The wave of criticism that fell on the federal representative – without former secretary Adán Augusto López taking a position on the matter – has also been directed at the lack of transparency that persists in the six-year term of Andrés Manuel López Obrador and the public singling out of journalists . It is common for Morenista leaders, often sponsored by the National Palace, to label them as “neoliberal opponents”, “chayoteros” and other adjectives that generally attack journalism in Mexico, already punished by violence and precarious.
Publications in various news portals, opinion columns in media such as The financial either The universaltweets that replicated the opacity on Government flights, as well as messages from personalities such as Guadalupe Loaeza, Lilly Téllez, Chumel Torres and Fernando Belaunzarán, were included in the lawsuit from which the deputy has already withdrawn.
Although political violence based on gender is an issue that has been brought to the table more forcefully in recent months—and that also responds to the increasingly high participation of women in the country’s political and public life—the The case of this second lawsuit filed by Representative Chávez has gone further, according to its critics.

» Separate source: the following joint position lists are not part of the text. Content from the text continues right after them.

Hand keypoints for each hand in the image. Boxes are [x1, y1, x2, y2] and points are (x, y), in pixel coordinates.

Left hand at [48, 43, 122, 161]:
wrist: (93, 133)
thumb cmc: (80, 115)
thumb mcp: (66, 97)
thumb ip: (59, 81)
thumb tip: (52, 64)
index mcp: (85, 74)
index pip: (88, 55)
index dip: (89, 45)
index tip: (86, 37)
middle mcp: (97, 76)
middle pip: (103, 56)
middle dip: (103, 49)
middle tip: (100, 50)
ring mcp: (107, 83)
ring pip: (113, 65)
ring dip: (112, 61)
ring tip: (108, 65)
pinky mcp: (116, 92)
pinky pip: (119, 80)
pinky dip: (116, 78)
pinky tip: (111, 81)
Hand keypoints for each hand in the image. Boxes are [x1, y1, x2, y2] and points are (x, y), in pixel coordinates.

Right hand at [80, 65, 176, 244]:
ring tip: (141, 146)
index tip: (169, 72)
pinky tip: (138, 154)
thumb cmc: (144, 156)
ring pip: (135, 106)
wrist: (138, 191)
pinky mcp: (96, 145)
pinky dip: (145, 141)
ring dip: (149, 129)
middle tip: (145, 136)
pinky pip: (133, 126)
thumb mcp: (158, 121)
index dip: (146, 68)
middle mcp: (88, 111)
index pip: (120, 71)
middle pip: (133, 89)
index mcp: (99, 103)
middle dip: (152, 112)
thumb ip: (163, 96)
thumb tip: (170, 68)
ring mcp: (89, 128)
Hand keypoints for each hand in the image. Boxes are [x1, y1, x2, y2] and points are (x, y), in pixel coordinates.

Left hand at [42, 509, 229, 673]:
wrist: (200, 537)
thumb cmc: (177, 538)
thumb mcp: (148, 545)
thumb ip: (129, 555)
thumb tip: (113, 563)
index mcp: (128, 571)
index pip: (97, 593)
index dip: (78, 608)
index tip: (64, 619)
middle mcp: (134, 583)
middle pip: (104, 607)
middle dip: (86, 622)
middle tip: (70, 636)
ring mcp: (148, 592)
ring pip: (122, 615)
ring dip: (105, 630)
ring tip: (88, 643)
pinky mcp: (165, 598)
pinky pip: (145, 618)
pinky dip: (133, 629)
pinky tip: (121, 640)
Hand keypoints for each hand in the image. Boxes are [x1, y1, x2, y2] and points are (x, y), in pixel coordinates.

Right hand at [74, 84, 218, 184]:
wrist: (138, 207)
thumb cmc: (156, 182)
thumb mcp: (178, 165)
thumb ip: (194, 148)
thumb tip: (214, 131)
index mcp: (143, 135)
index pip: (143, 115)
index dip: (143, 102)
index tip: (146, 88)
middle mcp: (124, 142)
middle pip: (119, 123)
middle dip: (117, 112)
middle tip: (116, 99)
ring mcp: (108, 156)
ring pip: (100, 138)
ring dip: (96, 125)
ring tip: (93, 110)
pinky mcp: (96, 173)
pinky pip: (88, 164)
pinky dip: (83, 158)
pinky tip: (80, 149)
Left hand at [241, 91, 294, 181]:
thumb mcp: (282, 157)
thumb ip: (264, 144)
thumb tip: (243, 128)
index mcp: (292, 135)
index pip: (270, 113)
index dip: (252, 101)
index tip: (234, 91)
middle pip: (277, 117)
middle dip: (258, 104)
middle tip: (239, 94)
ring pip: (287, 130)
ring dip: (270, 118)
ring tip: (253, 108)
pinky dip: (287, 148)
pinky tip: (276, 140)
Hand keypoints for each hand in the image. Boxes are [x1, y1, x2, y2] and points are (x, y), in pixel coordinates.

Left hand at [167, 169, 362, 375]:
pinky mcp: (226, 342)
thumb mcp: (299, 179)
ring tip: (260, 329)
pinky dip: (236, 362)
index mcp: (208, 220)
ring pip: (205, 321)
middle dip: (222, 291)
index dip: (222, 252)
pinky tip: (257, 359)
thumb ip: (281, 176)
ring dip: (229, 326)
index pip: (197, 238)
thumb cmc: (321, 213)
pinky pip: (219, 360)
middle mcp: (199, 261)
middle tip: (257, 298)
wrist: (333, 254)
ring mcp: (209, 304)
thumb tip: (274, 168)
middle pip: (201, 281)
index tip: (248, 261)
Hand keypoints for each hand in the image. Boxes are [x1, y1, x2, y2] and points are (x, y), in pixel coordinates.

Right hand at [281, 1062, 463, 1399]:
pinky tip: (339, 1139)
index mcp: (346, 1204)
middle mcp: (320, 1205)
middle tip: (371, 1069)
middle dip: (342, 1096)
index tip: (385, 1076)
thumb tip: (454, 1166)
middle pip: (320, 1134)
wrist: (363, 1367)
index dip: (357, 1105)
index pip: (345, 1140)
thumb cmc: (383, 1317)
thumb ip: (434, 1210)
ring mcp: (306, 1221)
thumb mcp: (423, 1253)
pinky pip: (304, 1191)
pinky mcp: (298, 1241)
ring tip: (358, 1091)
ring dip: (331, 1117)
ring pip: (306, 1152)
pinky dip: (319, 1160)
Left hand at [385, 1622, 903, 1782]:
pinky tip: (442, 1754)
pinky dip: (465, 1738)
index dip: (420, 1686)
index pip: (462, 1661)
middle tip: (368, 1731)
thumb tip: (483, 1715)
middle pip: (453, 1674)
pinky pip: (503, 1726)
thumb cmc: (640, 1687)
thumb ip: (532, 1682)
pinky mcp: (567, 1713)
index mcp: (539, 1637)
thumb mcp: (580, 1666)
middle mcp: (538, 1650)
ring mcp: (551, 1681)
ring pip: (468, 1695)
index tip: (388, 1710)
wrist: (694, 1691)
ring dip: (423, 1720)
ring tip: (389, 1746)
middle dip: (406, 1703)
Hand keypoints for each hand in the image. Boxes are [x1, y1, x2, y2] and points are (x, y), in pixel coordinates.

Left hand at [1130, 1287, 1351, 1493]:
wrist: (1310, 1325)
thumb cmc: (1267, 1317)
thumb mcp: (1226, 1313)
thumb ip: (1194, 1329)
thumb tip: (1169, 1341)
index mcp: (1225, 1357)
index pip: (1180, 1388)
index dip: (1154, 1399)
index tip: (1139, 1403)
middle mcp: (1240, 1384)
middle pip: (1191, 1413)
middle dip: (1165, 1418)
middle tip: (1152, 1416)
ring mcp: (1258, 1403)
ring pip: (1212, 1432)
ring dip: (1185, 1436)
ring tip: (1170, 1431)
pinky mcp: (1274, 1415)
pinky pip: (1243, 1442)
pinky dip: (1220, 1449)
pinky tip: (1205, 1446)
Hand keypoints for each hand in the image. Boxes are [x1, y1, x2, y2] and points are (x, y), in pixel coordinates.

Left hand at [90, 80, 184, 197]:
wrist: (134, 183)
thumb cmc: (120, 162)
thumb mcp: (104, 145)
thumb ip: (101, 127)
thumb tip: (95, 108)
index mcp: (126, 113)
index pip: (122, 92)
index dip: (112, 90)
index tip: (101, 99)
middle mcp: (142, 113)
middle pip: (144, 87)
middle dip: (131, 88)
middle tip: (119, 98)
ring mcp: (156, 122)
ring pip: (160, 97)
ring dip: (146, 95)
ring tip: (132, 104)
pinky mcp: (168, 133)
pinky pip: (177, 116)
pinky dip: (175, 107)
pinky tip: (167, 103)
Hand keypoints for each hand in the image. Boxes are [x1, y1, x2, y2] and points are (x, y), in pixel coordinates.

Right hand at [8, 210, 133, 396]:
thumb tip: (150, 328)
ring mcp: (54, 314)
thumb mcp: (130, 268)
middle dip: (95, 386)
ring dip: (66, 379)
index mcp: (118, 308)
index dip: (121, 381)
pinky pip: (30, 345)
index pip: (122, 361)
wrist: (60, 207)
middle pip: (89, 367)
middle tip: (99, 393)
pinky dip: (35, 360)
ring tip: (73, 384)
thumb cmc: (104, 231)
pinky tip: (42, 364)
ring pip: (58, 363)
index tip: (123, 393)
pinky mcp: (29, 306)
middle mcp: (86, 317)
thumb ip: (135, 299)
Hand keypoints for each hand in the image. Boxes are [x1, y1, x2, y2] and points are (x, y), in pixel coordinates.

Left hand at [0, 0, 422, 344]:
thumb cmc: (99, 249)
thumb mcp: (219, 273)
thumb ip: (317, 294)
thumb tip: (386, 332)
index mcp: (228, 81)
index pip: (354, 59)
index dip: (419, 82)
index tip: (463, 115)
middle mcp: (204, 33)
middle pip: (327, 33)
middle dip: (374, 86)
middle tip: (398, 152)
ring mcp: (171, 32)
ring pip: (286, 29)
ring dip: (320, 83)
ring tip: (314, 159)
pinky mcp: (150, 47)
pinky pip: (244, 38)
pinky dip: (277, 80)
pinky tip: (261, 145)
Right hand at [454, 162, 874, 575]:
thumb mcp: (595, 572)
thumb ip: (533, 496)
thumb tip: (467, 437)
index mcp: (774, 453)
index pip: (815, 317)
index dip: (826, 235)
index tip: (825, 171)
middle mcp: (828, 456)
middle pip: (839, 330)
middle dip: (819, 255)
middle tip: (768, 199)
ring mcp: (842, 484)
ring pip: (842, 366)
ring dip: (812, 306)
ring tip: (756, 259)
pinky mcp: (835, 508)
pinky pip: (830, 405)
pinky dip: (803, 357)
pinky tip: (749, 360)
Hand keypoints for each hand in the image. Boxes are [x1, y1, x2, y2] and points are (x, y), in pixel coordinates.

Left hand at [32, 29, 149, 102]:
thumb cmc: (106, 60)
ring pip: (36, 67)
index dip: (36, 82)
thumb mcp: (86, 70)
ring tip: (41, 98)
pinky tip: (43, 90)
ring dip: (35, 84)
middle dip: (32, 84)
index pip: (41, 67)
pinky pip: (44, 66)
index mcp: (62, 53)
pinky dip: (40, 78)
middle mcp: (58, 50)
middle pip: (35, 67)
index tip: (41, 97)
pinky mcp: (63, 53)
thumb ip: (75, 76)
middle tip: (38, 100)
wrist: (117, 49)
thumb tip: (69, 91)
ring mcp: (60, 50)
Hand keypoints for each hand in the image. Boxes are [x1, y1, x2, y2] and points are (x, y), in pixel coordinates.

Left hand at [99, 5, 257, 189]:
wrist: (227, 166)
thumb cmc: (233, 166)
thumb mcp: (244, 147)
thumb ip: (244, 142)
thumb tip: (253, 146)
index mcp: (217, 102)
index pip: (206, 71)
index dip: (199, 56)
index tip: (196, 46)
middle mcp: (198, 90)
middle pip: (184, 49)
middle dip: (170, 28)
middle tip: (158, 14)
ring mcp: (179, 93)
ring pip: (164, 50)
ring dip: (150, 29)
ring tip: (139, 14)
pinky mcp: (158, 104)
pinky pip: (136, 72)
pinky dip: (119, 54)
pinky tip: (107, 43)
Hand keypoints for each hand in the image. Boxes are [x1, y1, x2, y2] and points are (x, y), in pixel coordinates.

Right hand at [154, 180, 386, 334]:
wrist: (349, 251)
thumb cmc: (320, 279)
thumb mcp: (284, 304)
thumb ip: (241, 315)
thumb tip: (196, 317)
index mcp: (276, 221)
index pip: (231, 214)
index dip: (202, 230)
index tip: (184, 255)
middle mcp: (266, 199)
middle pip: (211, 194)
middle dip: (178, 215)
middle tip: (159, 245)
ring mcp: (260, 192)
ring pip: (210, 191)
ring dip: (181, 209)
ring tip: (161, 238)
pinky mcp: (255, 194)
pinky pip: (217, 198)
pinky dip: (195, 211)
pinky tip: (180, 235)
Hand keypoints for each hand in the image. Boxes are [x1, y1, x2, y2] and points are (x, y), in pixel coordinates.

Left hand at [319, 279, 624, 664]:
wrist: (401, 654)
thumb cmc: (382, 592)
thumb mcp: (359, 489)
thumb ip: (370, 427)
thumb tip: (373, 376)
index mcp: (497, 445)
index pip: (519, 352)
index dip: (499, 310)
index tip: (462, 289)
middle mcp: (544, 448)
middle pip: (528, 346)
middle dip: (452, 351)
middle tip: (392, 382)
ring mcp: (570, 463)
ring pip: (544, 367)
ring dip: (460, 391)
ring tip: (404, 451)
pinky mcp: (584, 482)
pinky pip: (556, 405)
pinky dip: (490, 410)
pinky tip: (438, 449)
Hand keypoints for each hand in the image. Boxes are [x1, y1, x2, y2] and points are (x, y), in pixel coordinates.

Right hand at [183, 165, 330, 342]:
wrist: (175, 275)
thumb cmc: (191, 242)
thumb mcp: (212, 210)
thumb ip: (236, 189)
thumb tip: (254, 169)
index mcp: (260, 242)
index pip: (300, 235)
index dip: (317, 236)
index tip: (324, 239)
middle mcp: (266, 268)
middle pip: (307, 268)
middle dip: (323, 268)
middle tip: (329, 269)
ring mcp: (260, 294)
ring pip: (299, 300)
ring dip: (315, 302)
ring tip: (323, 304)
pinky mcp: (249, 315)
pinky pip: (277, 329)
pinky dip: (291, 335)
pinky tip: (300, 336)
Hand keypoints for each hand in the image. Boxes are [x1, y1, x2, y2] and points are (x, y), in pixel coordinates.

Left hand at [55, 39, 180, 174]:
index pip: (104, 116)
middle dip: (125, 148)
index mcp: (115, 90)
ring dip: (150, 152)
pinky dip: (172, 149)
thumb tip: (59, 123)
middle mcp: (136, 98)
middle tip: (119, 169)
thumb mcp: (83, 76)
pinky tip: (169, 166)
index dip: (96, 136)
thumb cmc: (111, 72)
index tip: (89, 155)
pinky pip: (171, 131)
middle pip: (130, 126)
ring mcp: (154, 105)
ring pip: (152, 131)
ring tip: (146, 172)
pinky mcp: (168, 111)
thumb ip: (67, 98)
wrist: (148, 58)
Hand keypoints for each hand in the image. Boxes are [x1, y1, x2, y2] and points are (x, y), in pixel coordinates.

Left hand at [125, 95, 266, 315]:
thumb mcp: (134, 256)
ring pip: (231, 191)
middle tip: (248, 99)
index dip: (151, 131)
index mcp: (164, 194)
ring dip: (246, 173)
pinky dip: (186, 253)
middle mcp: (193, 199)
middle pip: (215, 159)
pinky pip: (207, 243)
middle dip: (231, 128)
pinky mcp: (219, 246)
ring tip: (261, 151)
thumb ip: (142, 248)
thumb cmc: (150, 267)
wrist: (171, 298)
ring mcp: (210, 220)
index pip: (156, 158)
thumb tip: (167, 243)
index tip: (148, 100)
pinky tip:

Reaching journalistic expressions based on investigations and requests for information beyond references to her personal life that justify the law to confirm political violence based on gender.
Chávez’s first complaint against Denise Dresser
“It is not just an issue of having a girlfriend in the campaign” and “it is an issue of skirts,” these were some of the statements that political scientist and academic Denise Dresser made with reference to Representative Andrea Chávez, on August 15. , in a television program, and which earned him a sanction from the TEPJF for political gender violence.
On her social networks, the Morena representative celebrated the court’s decision: “According to the judges, her words on television, where she invented a courtship for me with a political leader to whom, according to her, I owe my position, ‘were loaded with symbolic, psychological and verbal violence, based on gender stereotypes, violating my political-electoral rights with attacks on my private life and my condition as a woman,” she said.
The TEPJF also imposed a fine of 20,748 pesos on Dresser and added her to the Register of Persons Sanctioned in Matters of Political Gender Violence for a period of one year and six months. He also forced the academic to apologize. The political scientist reported this Wednesday that she will challenge the resolution, considering that the sentence is “exaggerated” and that other public actors have incurred “more serious” attacks of this type.